Work instruction → For this exercise, copy all the data exactly and include none of the pictures.

= = = = =

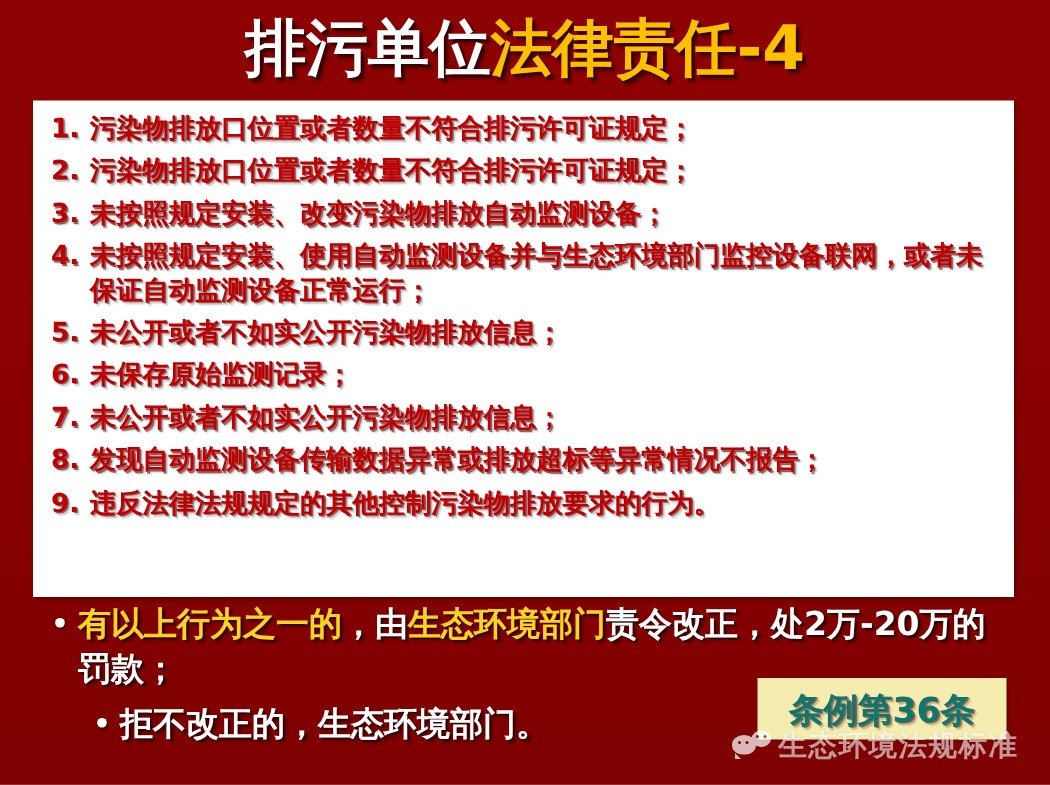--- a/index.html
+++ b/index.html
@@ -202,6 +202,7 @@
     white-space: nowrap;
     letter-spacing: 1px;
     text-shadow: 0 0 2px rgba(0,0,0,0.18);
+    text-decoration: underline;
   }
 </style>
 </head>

= = = = =

Answer to this exercise →
--- a/index.html
+++ b/index.html
@@ -202,6 +202,7 @@
     white-space: nowrap;
     letter-spacing: 1px;
     text-shadow: 0 0 2px rgba(0,0,0,0.18);
+    text-decoration: underline;
   }
 </style>
 </head>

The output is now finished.